Seitap dua atau tiga bulan sekali kita bisa mengubah posisi  karpet agar bidang yang sering diinjak atau dilewati orang bisa  berganti posisi. Ini perlu dilakukan agar warna karpet selalu seimbang (tidak terkesan belang).

Karpet juga tak bisa lepas dari ancaman noda, semisal tetesan es krim atau rempah penganan dan sebagainya. Bila terlanjur terpapar noda, kita bisa menggunakan alcohol. Caranya, basahi kain kering dengan alcohol lalu tekan kain secara perlahan pada karpet yang terkena noda es krim tadi.

Selasa, 03 Maret 2015

Meja Makan

Pilih Persegi, Bundar, atau Elips?




FURNITUR yang kita pasang di rumah kadang turut menciptakan mood bagi penghuni rumah. Semisal, kita memasang kursi malas dari ranting pohon jati, suasana di ruang keluarga menjadi pas untuk beristirahat atau berkegiatan ringan.
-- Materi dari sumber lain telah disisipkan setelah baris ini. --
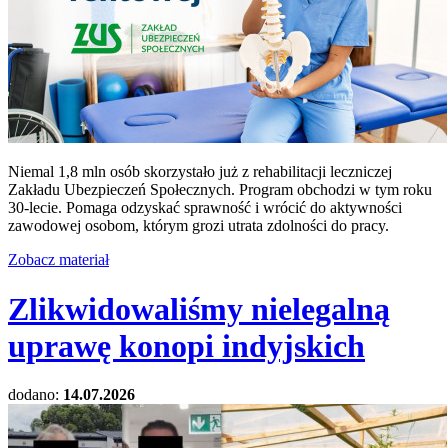
Niemal 1,8 mln osób skorzystało już z rehabilitacji leczniczej
Zakładu Ubezpieczeń Społecznych. Program obchodzi w tym roku
30-lecie. Pomaga odzyskać sprawność i wrócić do aktywności
zawodowej osobom, którym grozi utrata zdolności do pracy.
Zobacz materiał
Zlikwidowaliśmy nielegalną
uprawę konopi indyjskich
dodano:
14.07.2026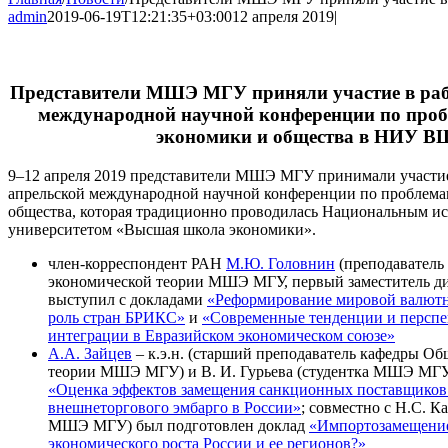
admin
2019-06-19T12:21:35+03:00
12 апреля 2019
|
Представители МШЭ МГУ приняли участие в раб
международной научной конференции по про
экономики и общества в НИУ 
9–12 апреля 2019 представители МШЭ МГУ принимали участие
апрельской международной научной конференции по проблема
общества, которая традиционно проводилась Национальным и
университетом «Высшая школа экономики».
член-корреспондент РАН
М.Ю. Головнин
(преподаватель
экономической теории МШЭ МГУ, первый заместитель д
выступил с докладами
«Реформирование мировой валютн
роль стран БРИКС»
и
«Современные тенденции и персп
интеграции в Евразийском экономическом союзе»
А.А. Зайцев
– к.э.н. (старший преподаватель кафедры О
теории МШЭ МГУ) и В. И. Гурьева (студентка МШЭ МГУ
«Оценка эффектов замещения санкционных поставщиков в
внешнеторгового эмбарго в России»
; совместно с Н.С. К
МШЭ МГУ) был подготовлен доклад
«Импортозамещение
экономического роста России и ее регионов?»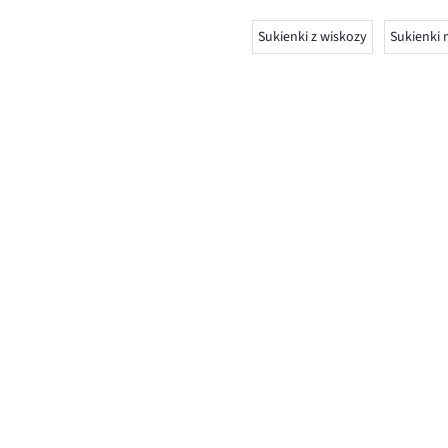
Sukienki z wiskozy
Sukienki 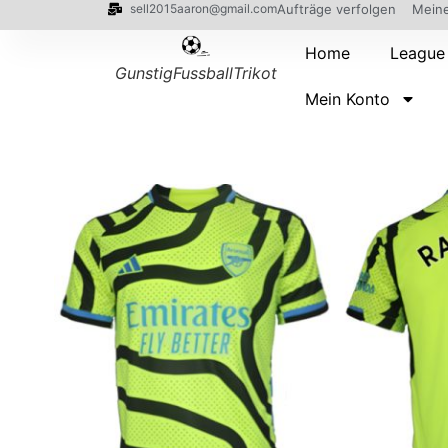
sell2015aaron@gmail.com
Aufträge verfolgen
Meine
Home
League
GunstigFussballTrikot
Mein Konto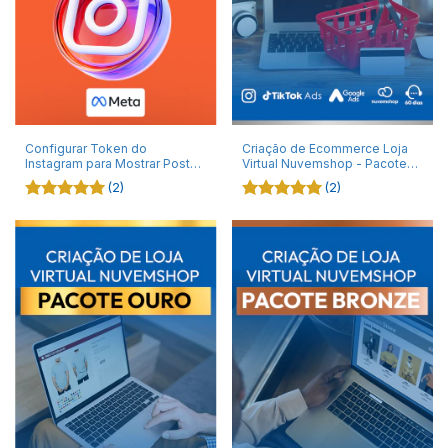
Configurar Token do
Criação de Ecommerce Loja
Instagram para Mostrar Posts
Virtual Nuvemshop - Pacote
na Nuvemshop
Prata
(2)
(2)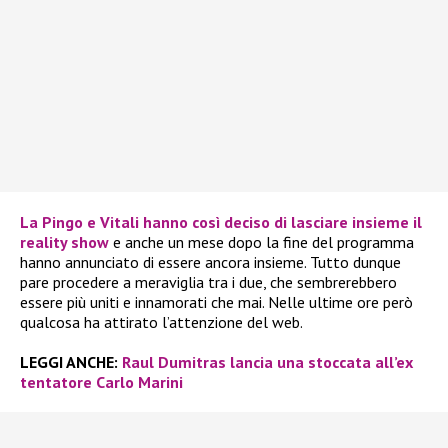
La
Pingo
e
Vitali
hanno così deciso di lasciare insieme il
reality show
e anche un mese dopo la fine del programma
hanno annunciato di essere ancora insieme. Tutto dunque
pare procedere a meraviglia tra i due, che sembrerebbero
essere più uniti e innamorati che mai. Nelle ultime ore però
qualcosa ha attirato l’attenzione del web.
LEGGI ANCHE:
Raul Dumitras lancia una stoccata all’ex
tentatore Carlo Marini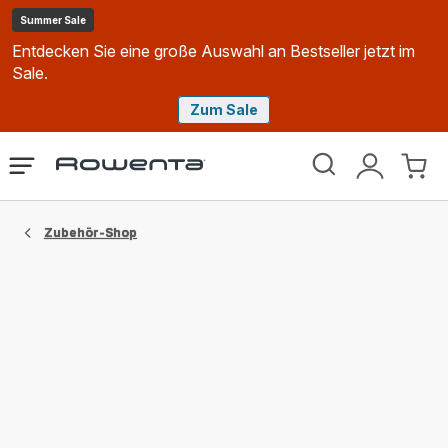
Summer Sale
Entdecken Sie eine große Auswahl an Bestseller jetzt im
Sale.
Zum Sale
Rowenta
Das
Mein
Mein
Homepage
Menü
Konto
Waren
öffnen
Zubehör-Shop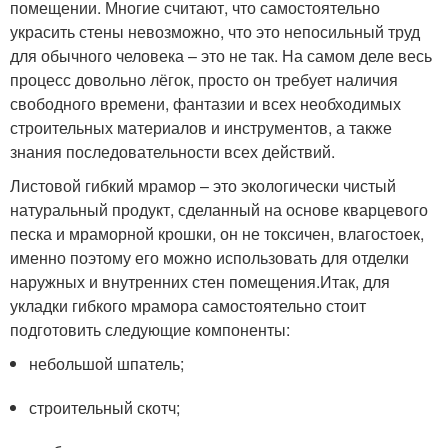
помещении. Многие считают, что самостоятельно
украсить стены невозможно, что это непосильный труд
для обычного человека – это не так. На самом деле весь
процесс довольно лёгок, просто он требует наличия
свободного времени, фантазии и всех необходимых
строительных материалов и инструментов, а также
знания последовательности всех действий.
Листовой гибкий мрамор – это экологически чистый
натуральный продукт, сделанный на основе кварцевого
песка и мраморной крошки, он не токсичен, влагостоек,
именно поэтому его можно использовать для отделки
наружных и внутренних стен помещения.Итак, для
укладки гибкого мрамора самостоятельно стоит
подготовить следующие компоненты:
небольшой шпатель;
строительный скотч;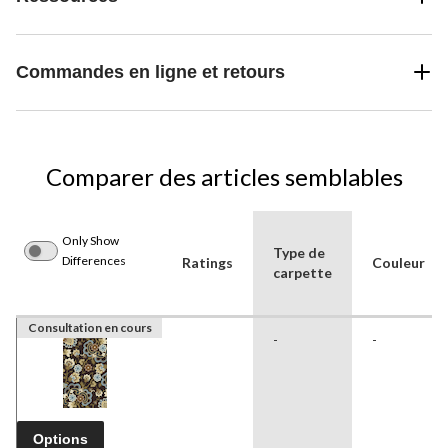
Commandes en ligne et retours
Comparer des articles semblables
Only Show
Type de
Differences
Ratings
Couleur
carpette
Consultation en cours
-
-
Options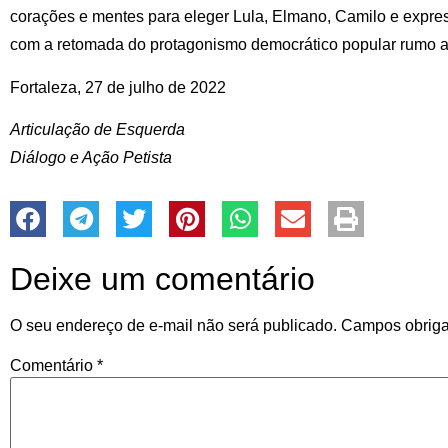
corações e mentes para eleger Lula, Elmano, Camilo e expr
com a retomada do protagonismo democrático popular rumo a
Fortaleza, 27 de julho de 2022
Articulação de Esquerda
Diálogo e Ação Petista
Deixe um comentário
O seu endereço de e-mail não será publicado.
Campos obriga
Comentário
*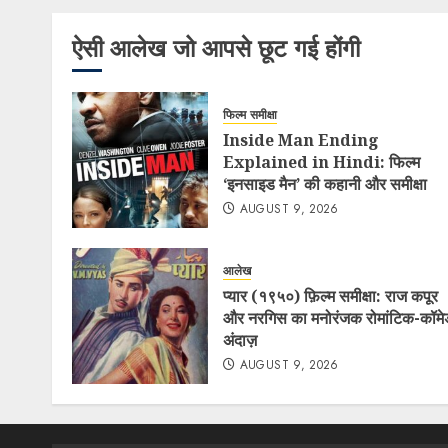
ऐसी आलेख जो आपसे छूट गई होंगी
फिल्म समीक्षा
Inside Man Ending
Explained in Hindi: फिल्म
‘इनसाइड मैन’ की कहानी और समीक्षा
AUGUST 9, 2026
आलेख
प्यार (१९५०) फ़िल्म समीक्षा: राज कपूर
और नरगिस का मनोरंजक रोमांटिक-कॉमे
अंदाज़
AUGUST 9, 2026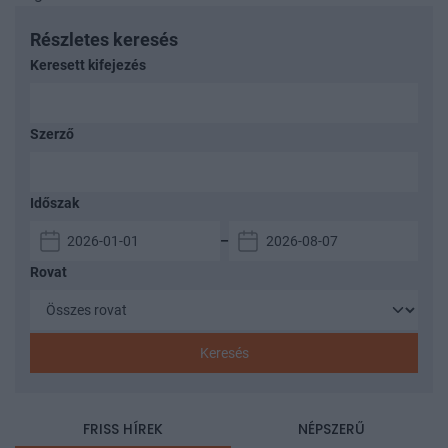
Részletes keresés
Keresett kifejezés
Szerző
Időszak
–
Rovat
Keresés
FRISS HÍREK
NÉPSZERŰ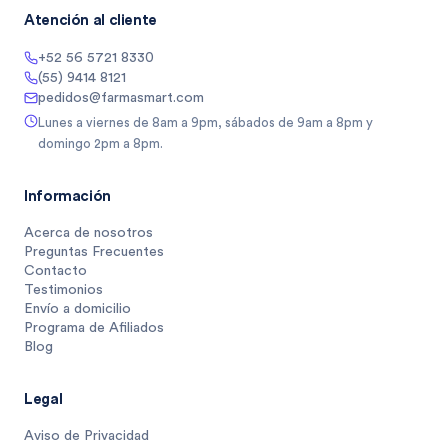
Atención al cliente
+52 56 5721 8330
(55) 9414 8121
pedidos@farmasmart.com
Lunes a viernes de 8am a 9pm, sábados de 9am a 8pm y
domingo 2pm a 8pm.
Información
Acerca de nosotros
Preguntas Frecuentes
Contacto
Testimonios
Envío a domicilio
Programa de Afiliados
Blog
Legal
Aviso de Privacidad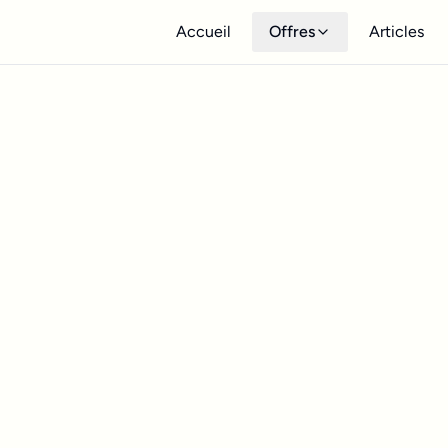
Accueil
Offres
Articles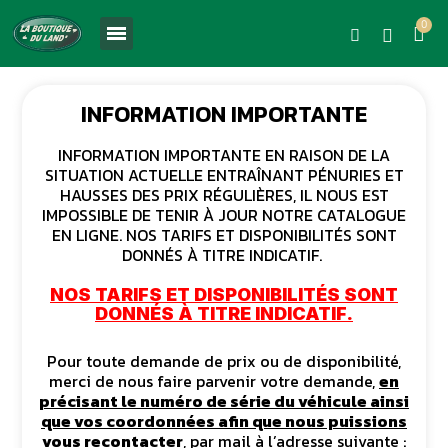
INFORMATION IMPORTANTE
INFORMATION IMPORTANTE EN RAISON DE LA
SITUATION ACTUELLE ENTRAÎNANT PÉNURIES ET
HAUSSES DES PRIX RÉGULIÈRES, IL NOUS EST
IMPOSSIBLE DE TENIR À JOUR NOTRE CATALOGUE
EN LIGNE. NOS TARIFS ET DISPONIBILITÉS SONT
DONNÉS À TITRE INDICATIF.
NOS TARIFS ET DISPONIBILITÉS SONT
DONNÉS À TITRE INDICATIF.
Pour toute demande de prix ou de disponibilité,
merci de nous faire parvenir votre demande,
en
précisant le numéro de série du véhicule ainsi
que vos coordonnées afin que nous puissions
vous recontacter
, par mail à l’adresse suivante :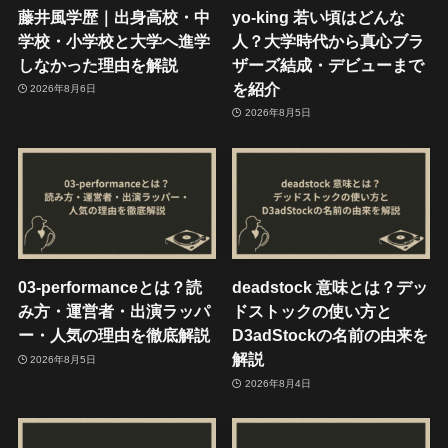
藤井風学歴｜出身高校・中
yo-king 若い頃はどんな
学校・小学校と大学へ進学
人？大学時代から真心ブラ
しなかった理由を解説
ザーズ結成・デビューまで
を紹介
2026年8月6日
2026年8月5日
03-performanceとは？読
deadstock 意味とは？デッ
み方・運営者・出演ラッパ
ドストックの使い方と
ー・人気の理由を徹底解説
D3adStockの名前の由来を
解説
2026年8月5日
2026年8月4日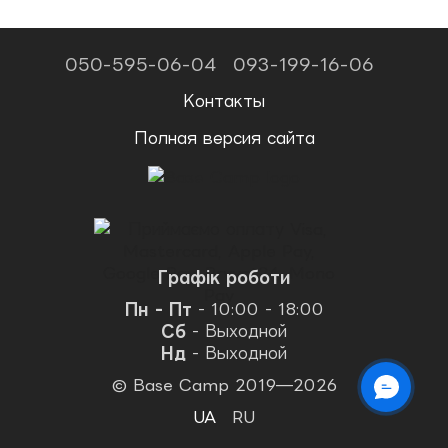
050-595-06-04
093-199-16-06
Контакты
Полная версия сайта
Графік роботи
Пн - Пт
- 10:00 - 18:00
Сб
- Выходной
Нд
- Выходной
© Base Camp 2019—2026
UA
RU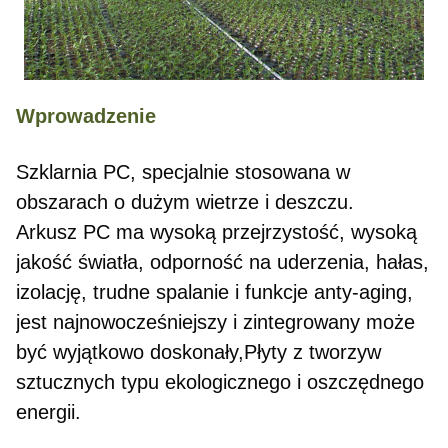
Wprowadzenie
Szklarnia PC, specjalnie stosowana w 
obszarach o dużym wietrze i deszczu.
Arkusz PC ma wysoką przejrzystość, wysoką 
jakość światła, odporność na uderzenia, hałas, 
izolację, trudne spalanie i funkcje anty-aging, 
jest najnowocześniejszy i zintegrowany może 
być wyjątkowo doskonały,Płyty z tworzyw 
sztucznych typu ekologicznego i oszczędnego 
energii.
Begitu pula menempatkan furniture minimalis praktis di dapur. Ibu bisa tidak merasa lelah memasak bergam penganan kesukaan keluarga, sebab perabotan yang praktis memudahkan kesibukan di dapur.


Furniture juga bisa menyulap suatu ruangan tampak trendy, meski lahannya terbatas. Yang penting kita tak salah pilih furniture dan menggunakannya sesuai kebutuhan.


Bila ukuran rumah terbatas, biasanya kita mengakali kesan ruangannya dengan memilih furniture kecil dan tembus pandang. Begitu pula sebaliknya, jika tipe rumah kita luas. Padahal, bentuk furniture dapat pula kita pakai untuk bersiasat.


Kita ambil contoh meja makan. Di toko mebel, banyak dijual meja makan berbentuk bujur sangkar, persegi panjang, elips, hingga bundar. Kita bisa memilih yang paling oke untuk ruang makan kita.


Meja makan bujur sangkar, sesuai bentuknya yang sederhana dan sama sisi, akan tampak menarik jika berdiam dalam ruang makan mungil. Meja seperti ini dapat menambah keakraban seluruh anggota keluarga saat menikmati sarapan atau makan malam. Namun, jangan memilih meja ini bila ruangannya panjang. Kesannya menjadi aneh.


Bila ruang makan kita memanjang, meja makan persegi panjang tentu menjadi pasangan yang apik. Selain berfungsi untuk penyeimbang, meja ini memiliki kapasitas kursi yang lebih banyak.


Meja persegi memang dianggap yang paling cocok untuk semua bentuk ruang makan. Namun, bila ruang maka nkita cukup luas, tak ada salahnya kita memilih meja makan berbentuk lingkaran atau elips.


Meja makan bundar atau elips amat seksi bila berdiri pada ruangan yang lapang. Bentuk lingkaran dan elips menghadirkan atmosfer yang hangat karena sifatnya yang memusat. Akan tetapi, elips kesanya lebih informal.

Nah, sekarang tinggal pilih yang cocok dengan ruang makan kita.